In a smaller, preliminary study published earlier this year, Andersen, Alexander, and their colleagues found no significant association between the chronic use of immunosuppressive drugs and ventilator or mortality risk—suggesting that perhaps any increased susceptibility to infection and viral spread may be balanced by a decreased susceptibility to harmful inflammation. This earlier study analyzed the health records of more than 2,000 hospitalized COVID-19 patients from the Johns Hopkins Medicine network.
The new study, drawing from a nationwide dataset gathered by the National COVID Cohort Collaborative, covered a sample of COVID-19 patients that was over 100 times larger than the preliminary study. The study found that overall, hospitalized COVID-19 patients taking immunosuppressive drugs did not face significant increases in the risk of COVID-19 death compared with non-immunosuppressed hospitalized COVID-19 patients.

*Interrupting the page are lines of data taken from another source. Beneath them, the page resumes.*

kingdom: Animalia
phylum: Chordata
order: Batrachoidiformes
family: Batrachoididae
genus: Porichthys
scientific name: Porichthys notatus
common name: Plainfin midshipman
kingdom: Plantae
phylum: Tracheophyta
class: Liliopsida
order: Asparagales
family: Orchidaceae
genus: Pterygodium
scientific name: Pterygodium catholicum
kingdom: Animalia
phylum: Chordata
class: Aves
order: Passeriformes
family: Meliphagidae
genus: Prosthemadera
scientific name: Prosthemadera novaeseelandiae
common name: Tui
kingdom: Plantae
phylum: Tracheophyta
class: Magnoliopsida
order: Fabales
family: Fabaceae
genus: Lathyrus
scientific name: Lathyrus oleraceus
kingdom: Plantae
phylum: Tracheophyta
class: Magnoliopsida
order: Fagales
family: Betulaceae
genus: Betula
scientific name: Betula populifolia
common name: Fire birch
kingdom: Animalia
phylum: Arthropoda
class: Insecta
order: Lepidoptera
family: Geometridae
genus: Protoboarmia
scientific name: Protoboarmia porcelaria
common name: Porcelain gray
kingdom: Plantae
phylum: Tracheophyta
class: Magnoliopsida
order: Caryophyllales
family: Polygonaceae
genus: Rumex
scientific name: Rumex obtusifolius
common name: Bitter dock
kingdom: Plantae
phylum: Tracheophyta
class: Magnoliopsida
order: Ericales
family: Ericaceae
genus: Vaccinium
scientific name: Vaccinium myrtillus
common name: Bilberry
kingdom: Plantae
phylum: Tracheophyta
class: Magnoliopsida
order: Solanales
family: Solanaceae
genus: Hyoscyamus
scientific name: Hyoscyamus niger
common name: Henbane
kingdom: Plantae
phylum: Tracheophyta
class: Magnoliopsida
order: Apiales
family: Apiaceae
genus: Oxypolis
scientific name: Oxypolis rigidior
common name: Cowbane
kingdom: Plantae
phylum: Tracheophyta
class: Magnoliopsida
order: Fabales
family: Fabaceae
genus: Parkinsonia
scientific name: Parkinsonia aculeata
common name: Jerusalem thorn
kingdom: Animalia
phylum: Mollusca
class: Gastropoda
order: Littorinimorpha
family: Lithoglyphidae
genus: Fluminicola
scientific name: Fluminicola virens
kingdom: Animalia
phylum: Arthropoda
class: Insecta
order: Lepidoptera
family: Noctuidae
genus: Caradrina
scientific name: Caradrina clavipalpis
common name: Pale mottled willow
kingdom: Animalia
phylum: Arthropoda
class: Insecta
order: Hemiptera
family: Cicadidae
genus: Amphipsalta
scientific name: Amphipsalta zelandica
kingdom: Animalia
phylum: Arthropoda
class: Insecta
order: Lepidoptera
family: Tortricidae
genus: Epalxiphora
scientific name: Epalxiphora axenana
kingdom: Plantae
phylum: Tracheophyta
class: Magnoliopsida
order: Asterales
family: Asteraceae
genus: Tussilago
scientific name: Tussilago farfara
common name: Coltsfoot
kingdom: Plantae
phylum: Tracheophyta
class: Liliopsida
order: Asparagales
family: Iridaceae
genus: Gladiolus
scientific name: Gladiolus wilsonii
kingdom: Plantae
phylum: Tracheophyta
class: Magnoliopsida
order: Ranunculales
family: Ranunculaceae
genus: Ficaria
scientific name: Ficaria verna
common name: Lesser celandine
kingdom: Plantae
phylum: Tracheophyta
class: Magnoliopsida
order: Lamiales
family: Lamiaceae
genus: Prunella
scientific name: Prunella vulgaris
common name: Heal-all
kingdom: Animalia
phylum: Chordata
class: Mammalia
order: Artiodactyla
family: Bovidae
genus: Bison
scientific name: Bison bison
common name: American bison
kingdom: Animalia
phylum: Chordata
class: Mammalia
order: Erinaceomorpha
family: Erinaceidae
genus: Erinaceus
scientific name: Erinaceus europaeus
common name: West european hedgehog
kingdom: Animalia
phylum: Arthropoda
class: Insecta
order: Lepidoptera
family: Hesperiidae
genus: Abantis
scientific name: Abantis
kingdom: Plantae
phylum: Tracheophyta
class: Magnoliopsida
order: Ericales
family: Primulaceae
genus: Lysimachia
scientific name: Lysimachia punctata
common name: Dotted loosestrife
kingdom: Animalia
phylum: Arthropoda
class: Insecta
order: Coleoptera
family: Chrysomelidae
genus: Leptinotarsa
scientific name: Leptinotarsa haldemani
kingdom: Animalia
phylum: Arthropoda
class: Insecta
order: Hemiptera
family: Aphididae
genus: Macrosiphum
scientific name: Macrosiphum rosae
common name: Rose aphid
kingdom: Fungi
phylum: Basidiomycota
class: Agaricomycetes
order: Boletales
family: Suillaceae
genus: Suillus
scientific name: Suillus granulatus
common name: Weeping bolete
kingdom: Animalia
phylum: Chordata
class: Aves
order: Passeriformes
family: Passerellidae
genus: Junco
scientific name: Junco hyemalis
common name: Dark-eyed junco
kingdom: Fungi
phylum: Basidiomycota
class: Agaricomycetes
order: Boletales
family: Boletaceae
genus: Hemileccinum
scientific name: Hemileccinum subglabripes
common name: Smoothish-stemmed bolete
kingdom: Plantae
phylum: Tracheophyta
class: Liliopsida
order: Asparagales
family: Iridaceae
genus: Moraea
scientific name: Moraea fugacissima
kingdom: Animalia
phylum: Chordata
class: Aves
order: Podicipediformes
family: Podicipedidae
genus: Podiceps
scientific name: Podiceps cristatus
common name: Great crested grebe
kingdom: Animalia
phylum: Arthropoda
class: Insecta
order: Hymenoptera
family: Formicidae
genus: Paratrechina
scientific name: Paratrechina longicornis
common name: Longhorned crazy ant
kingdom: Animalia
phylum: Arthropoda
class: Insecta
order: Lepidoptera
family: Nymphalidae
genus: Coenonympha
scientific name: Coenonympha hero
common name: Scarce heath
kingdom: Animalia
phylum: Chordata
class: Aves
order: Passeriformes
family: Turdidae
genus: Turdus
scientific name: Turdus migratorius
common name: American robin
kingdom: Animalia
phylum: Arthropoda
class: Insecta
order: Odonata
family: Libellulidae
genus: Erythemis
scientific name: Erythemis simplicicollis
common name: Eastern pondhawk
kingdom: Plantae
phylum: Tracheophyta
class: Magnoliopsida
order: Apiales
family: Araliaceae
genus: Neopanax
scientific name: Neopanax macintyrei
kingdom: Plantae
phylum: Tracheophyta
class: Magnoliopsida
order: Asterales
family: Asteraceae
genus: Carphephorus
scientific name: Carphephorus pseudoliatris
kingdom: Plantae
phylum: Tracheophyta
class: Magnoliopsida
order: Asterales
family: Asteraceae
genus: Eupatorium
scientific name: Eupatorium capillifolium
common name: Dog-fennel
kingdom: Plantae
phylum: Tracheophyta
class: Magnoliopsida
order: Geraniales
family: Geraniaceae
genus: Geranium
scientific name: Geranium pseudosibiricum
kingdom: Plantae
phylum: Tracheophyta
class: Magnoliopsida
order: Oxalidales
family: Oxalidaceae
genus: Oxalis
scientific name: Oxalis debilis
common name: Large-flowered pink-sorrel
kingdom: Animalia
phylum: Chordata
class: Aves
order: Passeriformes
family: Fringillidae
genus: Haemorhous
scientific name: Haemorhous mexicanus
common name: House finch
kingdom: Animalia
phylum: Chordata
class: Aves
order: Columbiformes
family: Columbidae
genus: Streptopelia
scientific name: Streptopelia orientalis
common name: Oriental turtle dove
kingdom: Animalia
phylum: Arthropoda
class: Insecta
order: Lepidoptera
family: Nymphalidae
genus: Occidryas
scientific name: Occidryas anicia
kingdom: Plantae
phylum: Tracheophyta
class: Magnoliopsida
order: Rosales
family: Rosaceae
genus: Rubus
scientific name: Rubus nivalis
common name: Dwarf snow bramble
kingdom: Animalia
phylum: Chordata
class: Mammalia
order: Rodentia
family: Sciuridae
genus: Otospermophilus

Of the 303 drugs examined in the study, the authors found that one drug, rituximab, a monoclonal antibody preparation that targets antibody-producing B cells, was associated with a substantially increased risk of death compared to medically similar hospitalized COVID-19 patients. Rituximab is used for serious medical conditions like cancer or an autoimmune disorder that has not responded to other treatments.
The analysis included 153 cancer patients taking rituximab and 100 patients taking rituximab for a rheumatologic condition. After accounting for sex, age, medical conditions, and other factors, the risk of death for the cancer patients taking rituximab was more than double and the risk for patients with a rheumatologic condition was nearly three-quarters higher compared with medically similar people in the study.
“Given the finding, patients taking rituximab should discuss their options with their doctor,” says Andersen. “At a minimum, people who take rituximab should continue to protect themselves from developing COVID-19. It also makes it all the more important that people around those taking rituximab get vaccinated.”
A commentary accompanying the paper in The Lancet Rheumatology discusses the rituximab finding and suggests two potential paths for patients and clinicians—proceeding with rituximab or using alternative therapies.
Andersen and colleagues’ analysis also linked a relatively new class of immunosuppressive drugs called JAK inhibitors, which are used to treat arthritis, inflammatory bowel disease, and other inflammatory conditions, to a significantly lower risk—58 percent—of COVID-19-related in-hospital death. JAK inhibitors such as baricitinib have recently been used to treat severe COVID-19.
“Long-term Use of Immunosuppressive Medicines and In-Hospital COVID-19 Outcomes: a Retrospective Cohort Study Using Data from the National COVID Cohort Collaborative” was co-authored by Kathleen M. Andersen, Benjamin Bates, Emaan Rashidi, Amy Olex, Roslyn Mannon, Rena Patel, Jasvinder Singh, Jing Sun, Paul Auwaerter, Derek Ng, Jodi Segal, Brian Garibaldi, Hemalkumar Mehta, and G. Caleb Alexander.
Andersen received doctoral training support from the National Heart, Lung and Blood Institute Pharmacoepidemiology T32 Training Program (T32HL139426).